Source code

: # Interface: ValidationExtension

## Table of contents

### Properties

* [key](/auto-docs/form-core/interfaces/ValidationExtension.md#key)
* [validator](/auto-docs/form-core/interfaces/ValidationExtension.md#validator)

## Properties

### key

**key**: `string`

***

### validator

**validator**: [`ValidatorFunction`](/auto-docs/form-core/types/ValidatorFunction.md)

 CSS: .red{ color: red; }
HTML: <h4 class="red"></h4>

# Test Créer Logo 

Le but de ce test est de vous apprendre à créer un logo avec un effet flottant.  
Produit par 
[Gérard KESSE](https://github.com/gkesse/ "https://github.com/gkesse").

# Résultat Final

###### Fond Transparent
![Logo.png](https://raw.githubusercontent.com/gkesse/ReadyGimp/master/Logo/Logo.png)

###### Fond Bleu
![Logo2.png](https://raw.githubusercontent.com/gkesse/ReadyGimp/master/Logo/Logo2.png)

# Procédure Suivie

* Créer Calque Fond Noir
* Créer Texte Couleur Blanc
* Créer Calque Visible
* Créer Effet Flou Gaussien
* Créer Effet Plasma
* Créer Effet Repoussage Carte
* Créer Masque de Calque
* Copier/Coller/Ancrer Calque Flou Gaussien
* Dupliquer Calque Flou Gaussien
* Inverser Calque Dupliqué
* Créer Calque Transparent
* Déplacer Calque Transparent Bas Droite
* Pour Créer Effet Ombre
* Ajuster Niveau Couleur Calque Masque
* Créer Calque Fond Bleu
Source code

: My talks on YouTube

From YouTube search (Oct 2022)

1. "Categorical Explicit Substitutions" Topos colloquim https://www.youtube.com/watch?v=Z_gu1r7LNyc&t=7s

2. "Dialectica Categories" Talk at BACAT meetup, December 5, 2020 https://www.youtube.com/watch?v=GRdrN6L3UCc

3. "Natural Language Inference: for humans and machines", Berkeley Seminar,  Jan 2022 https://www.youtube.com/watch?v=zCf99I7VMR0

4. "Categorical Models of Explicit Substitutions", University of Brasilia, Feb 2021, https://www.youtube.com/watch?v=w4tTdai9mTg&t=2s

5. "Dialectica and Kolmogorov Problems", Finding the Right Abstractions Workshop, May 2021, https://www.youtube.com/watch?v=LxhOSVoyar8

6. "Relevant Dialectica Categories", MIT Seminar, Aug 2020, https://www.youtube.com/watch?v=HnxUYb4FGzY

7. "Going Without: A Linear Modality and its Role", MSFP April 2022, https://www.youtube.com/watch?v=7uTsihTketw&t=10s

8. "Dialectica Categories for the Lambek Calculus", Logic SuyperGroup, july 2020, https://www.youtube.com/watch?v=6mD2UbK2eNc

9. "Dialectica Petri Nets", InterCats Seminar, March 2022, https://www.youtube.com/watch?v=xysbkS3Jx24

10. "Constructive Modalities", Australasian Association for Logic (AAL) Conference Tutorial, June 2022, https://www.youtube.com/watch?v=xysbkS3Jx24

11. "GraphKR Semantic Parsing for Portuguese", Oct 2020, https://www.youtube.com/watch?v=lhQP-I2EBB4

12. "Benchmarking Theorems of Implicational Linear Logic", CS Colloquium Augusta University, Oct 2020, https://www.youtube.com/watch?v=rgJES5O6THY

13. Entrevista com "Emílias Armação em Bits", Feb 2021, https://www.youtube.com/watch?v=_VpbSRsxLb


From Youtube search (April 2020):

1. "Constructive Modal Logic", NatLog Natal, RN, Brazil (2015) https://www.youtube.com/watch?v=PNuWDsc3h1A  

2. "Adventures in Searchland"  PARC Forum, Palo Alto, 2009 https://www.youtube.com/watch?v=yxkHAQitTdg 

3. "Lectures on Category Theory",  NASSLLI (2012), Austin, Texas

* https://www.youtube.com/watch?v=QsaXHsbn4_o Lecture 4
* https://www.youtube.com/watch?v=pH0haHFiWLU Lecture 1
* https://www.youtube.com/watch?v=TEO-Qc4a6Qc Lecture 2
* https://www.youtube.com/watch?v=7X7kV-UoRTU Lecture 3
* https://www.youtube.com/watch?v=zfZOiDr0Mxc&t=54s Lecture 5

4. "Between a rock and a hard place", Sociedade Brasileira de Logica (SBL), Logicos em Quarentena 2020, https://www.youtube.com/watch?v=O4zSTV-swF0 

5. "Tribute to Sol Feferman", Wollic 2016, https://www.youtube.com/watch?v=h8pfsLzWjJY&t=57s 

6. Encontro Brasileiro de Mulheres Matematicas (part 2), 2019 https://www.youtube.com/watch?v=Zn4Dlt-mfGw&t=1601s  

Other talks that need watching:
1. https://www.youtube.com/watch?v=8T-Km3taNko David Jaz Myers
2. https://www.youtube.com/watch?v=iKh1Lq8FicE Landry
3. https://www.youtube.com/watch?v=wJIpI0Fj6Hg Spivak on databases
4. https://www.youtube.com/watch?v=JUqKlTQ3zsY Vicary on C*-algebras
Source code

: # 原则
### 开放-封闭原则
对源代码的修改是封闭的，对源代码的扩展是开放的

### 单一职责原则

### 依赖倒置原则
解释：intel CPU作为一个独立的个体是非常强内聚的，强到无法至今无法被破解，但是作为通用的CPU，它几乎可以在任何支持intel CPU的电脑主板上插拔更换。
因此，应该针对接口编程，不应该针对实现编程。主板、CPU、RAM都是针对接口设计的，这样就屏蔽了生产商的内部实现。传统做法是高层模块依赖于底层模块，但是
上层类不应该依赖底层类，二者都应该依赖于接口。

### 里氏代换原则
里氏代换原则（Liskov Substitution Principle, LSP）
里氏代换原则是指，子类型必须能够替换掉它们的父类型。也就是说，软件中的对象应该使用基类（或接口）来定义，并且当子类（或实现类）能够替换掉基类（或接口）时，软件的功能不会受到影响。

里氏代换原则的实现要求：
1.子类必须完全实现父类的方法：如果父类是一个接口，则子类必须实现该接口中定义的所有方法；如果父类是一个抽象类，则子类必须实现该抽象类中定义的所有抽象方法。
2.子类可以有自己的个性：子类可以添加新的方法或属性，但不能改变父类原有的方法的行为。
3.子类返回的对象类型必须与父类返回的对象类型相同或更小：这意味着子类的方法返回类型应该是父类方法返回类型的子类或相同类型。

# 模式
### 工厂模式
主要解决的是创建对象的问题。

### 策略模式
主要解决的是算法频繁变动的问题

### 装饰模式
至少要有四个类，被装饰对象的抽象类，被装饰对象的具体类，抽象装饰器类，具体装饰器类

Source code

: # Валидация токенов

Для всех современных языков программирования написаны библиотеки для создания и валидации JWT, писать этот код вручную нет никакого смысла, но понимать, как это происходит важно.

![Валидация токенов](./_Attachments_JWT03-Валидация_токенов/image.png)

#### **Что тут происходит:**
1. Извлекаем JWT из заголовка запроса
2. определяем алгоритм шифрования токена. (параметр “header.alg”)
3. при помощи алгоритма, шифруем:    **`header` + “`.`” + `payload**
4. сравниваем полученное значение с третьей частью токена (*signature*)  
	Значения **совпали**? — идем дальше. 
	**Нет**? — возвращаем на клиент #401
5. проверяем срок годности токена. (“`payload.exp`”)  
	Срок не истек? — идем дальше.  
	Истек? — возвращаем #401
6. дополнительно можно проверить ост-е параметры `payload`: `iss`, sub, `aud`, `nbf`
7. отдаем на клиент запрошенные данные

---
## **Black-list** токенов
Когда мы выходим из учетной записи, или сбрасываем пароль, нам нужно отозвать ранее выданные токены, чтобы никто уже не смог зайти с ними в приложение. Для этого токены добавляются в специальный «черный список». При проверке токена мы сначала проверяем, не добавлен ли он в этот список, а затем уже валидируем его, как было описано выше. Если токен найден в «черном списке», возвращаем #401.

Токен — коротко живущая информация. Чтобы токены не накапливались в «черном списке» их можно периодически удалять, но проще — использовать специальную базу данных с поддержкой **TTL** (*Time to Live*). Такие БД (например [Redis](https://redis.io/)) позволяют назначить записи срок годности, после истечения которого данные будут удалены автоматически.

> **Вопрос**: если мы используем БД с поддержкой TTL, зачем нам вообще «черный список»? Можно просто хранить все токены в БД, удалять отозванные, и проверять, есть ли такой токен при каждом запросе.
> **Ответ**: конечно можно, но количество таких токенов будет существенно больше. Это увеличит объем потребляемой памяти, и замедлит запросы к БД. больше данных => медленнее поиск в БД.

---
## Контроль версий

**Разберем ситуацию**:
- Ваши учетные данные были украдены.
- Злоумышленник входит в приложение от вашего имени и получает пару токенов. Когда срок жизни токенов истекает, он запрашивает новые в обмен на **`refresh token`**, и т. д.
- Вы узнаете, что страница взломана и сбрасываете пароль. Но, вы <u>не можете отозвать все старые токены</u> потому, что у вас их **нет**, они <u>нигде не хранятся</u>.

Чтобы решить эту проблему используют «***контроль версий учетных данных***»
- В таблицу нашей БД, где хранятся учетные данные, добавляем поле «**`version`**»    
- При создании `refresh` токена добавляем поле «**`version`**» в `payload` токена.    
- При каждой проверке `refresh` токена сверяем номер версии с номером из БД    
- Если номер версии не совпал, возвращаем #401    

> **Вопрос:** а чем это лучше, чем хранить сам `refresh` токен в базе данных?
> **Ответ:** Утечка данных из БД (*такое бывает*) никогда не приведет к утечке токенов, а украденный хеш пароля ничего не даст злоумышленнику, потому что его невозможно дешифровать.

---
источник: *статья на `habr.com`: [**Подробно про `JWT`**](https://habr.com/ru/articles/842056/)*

-- -- --

What is being asked: Output, from the data above, the lines from the line with "主要解决的是算法频繁变动的问题" to the line with "4. сравниваем полученное" exactly as they stand, both ends included and nothing else.

Output for this task:
主要解决的是算法频繁变动的问题

### 装饰模式
至少要有四个类，被装饰对象的抽象类，被装饰对象的具体类，抽象装饰器类，具体装饰器类

Source code

: # Валидация токенов

Для всех современных языков программирования написаны библиотеки для создания и валидации JWT, писать этот код вручную нет никакого смысла, но понимать, как это происходит важно.

![Валидация токенов](./_Attachments_JWT03-Валидация_токенов/image.png)

#### **Что тут происходит:**
1. Извлекаем JWT из заголовка запроса
2. определяем алгоритм шифрования токена. (параметр “header.alg”)
3. при помощи алгоритма, шифруем:    **`header` + “`.`” + `payload**
4. сравниваем полученное значение с третьей частью токена (*signature*)  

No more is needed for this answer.